- Born: November 23, 1965 (age 60) Washington, D.C.
- Education: Princeton University University of California, Berkeley
- Known for: Jarzynski equality
- Awards: Sackler Prize Onsager Prize American Physical Society Fellow American Academy of Arts and Sciences Fellow Simons Fellow Guggenheim Fellow Member of the National Academy of Sciences
- Scientific career
- Doctoral advisor: Władysław J. Świątecki Robert Grayson Littlejohn
- Website: http://www.chem.umd.edu/faculty-staff-directory/facultydirectory/christopher-jarzynski

= Christopher Jarzynski =

American physicist (born 1965)

Christopher Jarzynski is an American physicist and distinguished university professor at University of Maryland's department of chemistry and biochemistry, department of physics, and institute for physical science and technology, and fellow of the National Academy of Sciences. He is known for his contributions to non-equilibrium thermodynamics and statistical mechanics, for which he was awarded the 2019 Lars Onsager Prize. In 1997, he derived the now famous Jarzynski equality, confirmation of which was cited by the Nobel Committee for Physics as an application of one of the winning inventions of the 2018 Nobel Prize in physics—optical tweezers.

==Education and research==
Jarzynski graduated from Our Lady of Good Counsel High School in Wheaton, Maryland in 1983. He then attended Princeton University from where he graduated with high honors with an A.B. in physics in 1987 after completing a senior thesis titled "An experimental search for 1.7 MEV axions in nuclear decays, 'the detector from hell'." He received his Ph.D. in physics in 1994 from University of California, Berkeley, under the supervision of Władysław J. Świątecki and Robert Grayson Littlejohn.
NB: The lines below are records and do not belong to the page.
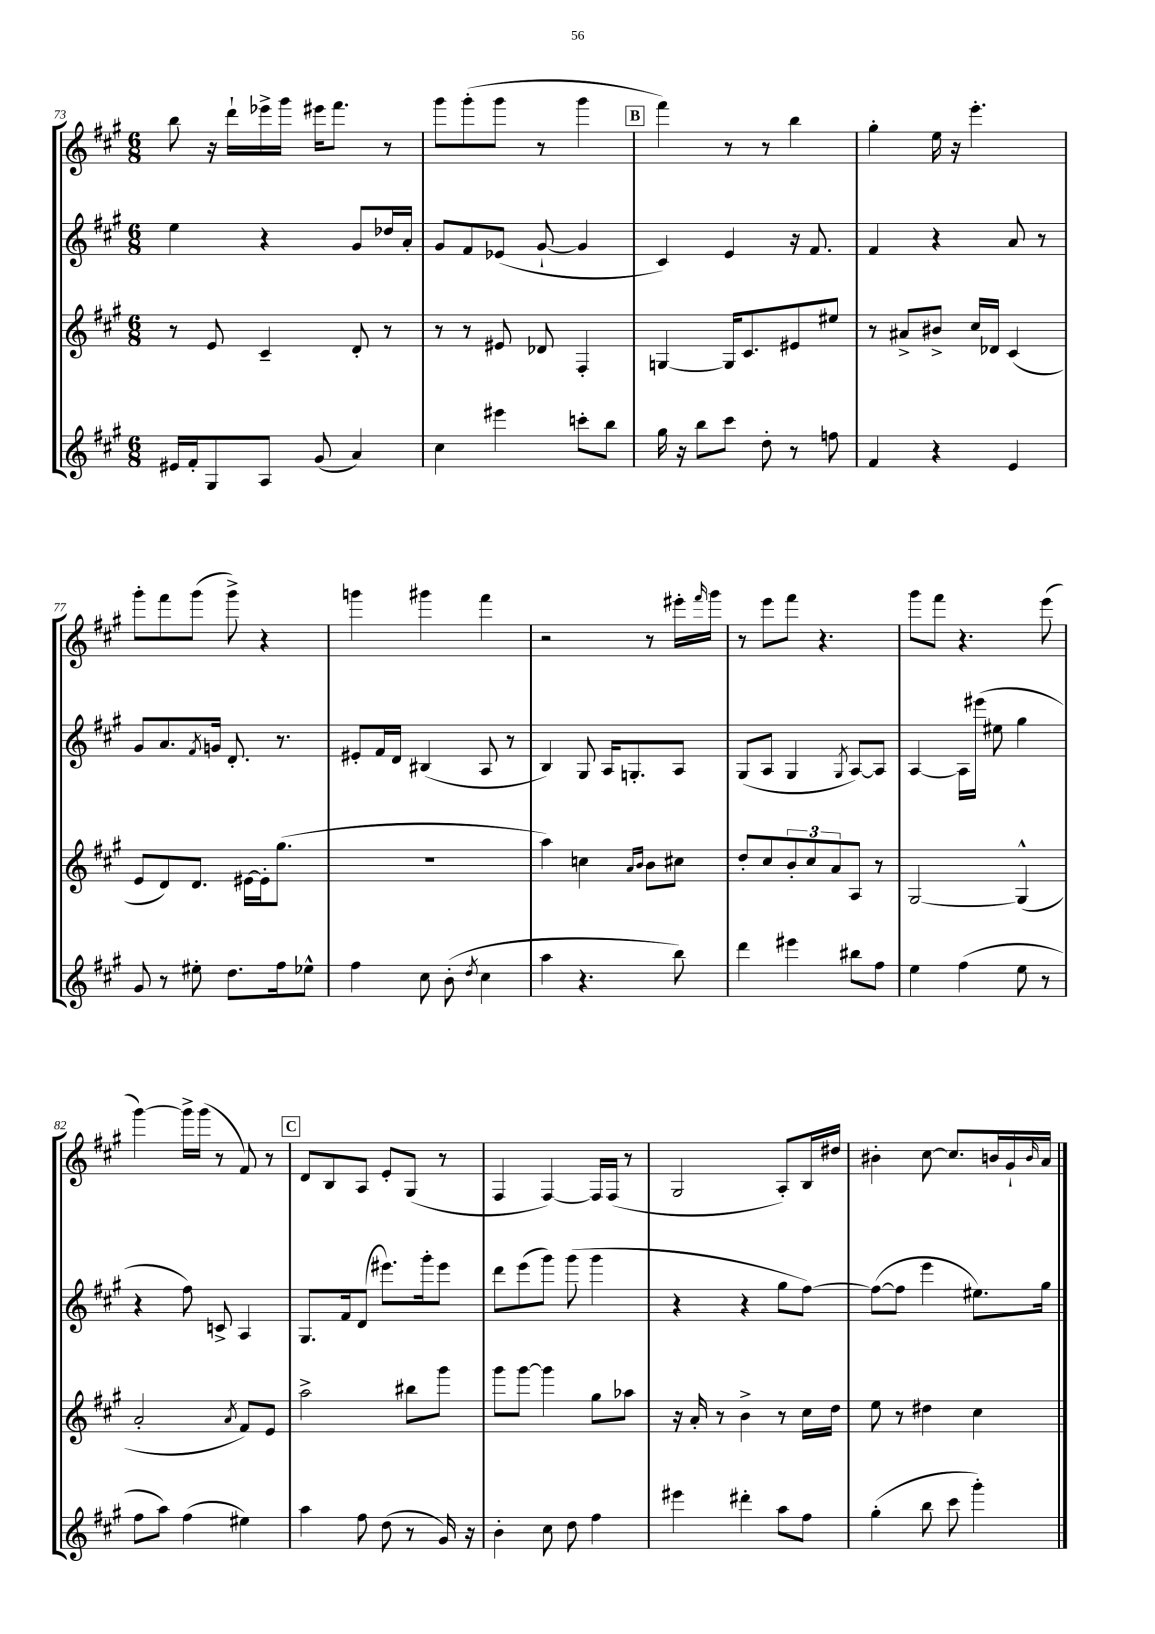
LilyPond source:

<<
\new StaffGroup <<
\new Staff = "s0" {
    \clef treble \key a \major \numericTimeSignature \time 6/8
    b''8 r16 d'''16-! ees'''16-> gis'''16 eis'''16 fis'''8. r8 |
    gis'''8 gis'''8-.( gis'''8 r8 gis'''4 |
    \mark \markup { \box "B" } fis'''4) r8 r8 b''4 |
    gis''4-. e''16 r16 e'''4.-. |
    gis'''8-. fis'''8 gis'''8( gis'''8->) r4 |
    g'''4 gis'''4 fis'''4 |
    r2 r8 eis'''16-. \grace { fis'''16 } gis'''16 |
    r8 e'''8 fis'''8 r4. |
    gis'''8 fis'''8 r4. e'''8( |
    gis'''4~) gis'''16-> gis'''16( r8 fis'8) r8 |
    \mark \markup { \box "C" } d'8 b8 a8 e'8-. gis8( r8 |
    fis4 fis4~) fis16 fis16( r8 |
    gis2 a8-.) b16 dis''16 |
    bis'4-. cis''8~ cis''8. b'16 gis'16-! \grace { b'16 } a'16 \bar "|." |
}
\new Staff = "s1" {
    \clef treble \key a \major \numericTimeSignature \time 6/8
    e''4 r4 gis'8 des''16 a'16-. |
    gis'8 fis'8 ees'8( gis'8~-! gis'4 |
    \mark \markup { \box "B" } cis'4) e'4 r16 fis'8. |
    fis'4 r4 a'8 r8 |
    gis'8 a'8. \acciaccatura { fis'8 } g'16 d'8.-. r8. |
    eis'8-. fis'16 d'16 bis4( a8 r8 |
    b4) gis8 a16 g8.-. a8 |
    gis8( a8 gis4 \acciaccatura { gis8 } a8~) a8 |
    a4~ a16 eis'''16( eis''8 gis''4 |
    r4 fis''8) c'8-> a4 |
    \mark \markup { \box "C" } gis8. fis'16 d'8( eis'''8.) gis'''16-. eis'''8 |
    d'''8 e'''8( gis'''8) gis'''8( gis'''4 |
    r4 r4 gis''8 fis''8~) |
    fis''8~( fis''8 e'''4 eis''8.) gis''16 \bar "|." |
}
\new Staff = "s2" {
    \clef treble \key a \major \numericTimeSignature \time 6/8
    r8 e'8 cis'4-- d'8-. r8 |
    r8 r8 eis'8 des'8 fis4-. |
    \mark \markup { \box "B" } g4~ g16 cis'8. eis'8 eis''8 |
    r8 ais'8-> bis'8-> cis''16 des'16 cis'4( |
    e'8 d'8) d'8. eis'16~ eis'16-. gis''8.( |
    R2. |
    a''4) c''4 \grace { a'16 b'16 } b'8 cis''8 |
    d''8-. cis''8 \tuplet 3/2 { b'8-. cis''8 a'8 } a8 r8 |
    gis2~ gis4-^( |
    a'2-. \acciaccatura { a'8 } fis'8) e'8 |
    \mark \markup { \box "C" } a''2-> bis''8 gis'''8 |
    gis'''8 gis'''8~ gis'''4 gis''8 aes''8 |
    r16 a'16-. r8 b'4-> r8 cis''16 d''16 |
    e''8 r8 dis''4 cis''4 \bar "|." |
}
\new Staff = "s3" {
    \clef treble \key a \major \numericTimeSignature \time 6/8
    eis'16 fis'16-. gis8 a8 gis'8( a'4) |
    cis''4 eis'''4 c'''8-. b''8 |
    \mark \markup { \box "B" } gis''16 r16 b''8 cis'''8 d''8-. r8 f''8 |
    fis'4 r4 e'4 |
    gis'8 r8 eis''8-. d''8. fis''16 ees''8-^ |
    fis''4 cis''8 b'8-.( \acciaccatura { d''8 } cis''4 |
    a''4 r4. b''8) |
    d'''4 eis'''4 bis''8 fis''8 |
    e''4 fis''4( e''8 r8 |
    fis''8 a''8) fis''4( eis''4) |
    \mark \markup { \box "C" } a''4 fis''8 d''8( r8 gis'16) r16 |
    b'4-. cis''8 d''8 fis''4 |
    eis'''4 dis'''4-. a''8 fis''8 |
    gis''4-.( b''8 cis'''8 gis'''4-.) \bar "|." |
}
>>
>>
\layout { \context { \Score currentBarNumber = #73 } }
At University of California, Berkeley, Jarzynski studied adiabatic invariants in chaotic classical systems. After graduating with a PhD, he spent ten years at Los Alamos National Laboratory, and since 2006 he has been faculty at the University of Maryland, College Park. His research is primarily in the area of non-equilibrium statistical mechanics, where he has contributed to an understanding of how the laws of thermodynamics apply to nanoscale systems. In 1997, he derived an equality, now known as the Jarzynski equality, that relates nonequilibrium fluctuations to equilibrium free energy differences, a result that has been verified in numerous experiments and has found applications in biophysics and computational chemistry. His current interests also include the thermodynamics of information processing, as well as shortcuts to adiabaticity in quantum, classical and stochastic systems.

== Awards and honours ==
He has been the recipient of a Fulbright Fellowship, the Sackler Prize in the Physical Sciences, and the 2019 Lars Onsager Prize. He is a fellow of the American Physical Society and the American Academy of Arts and Sciences. In 2020 he was elected to the National Academy of Sciences and awarded a Guggenheim Fellowship and Simons Fellowship.

Jarzynski is a member of the editorial board of the Journal of Statistical Mechanics: Theory and Experiment, and an associate editor of the Journal of Statistical Physics.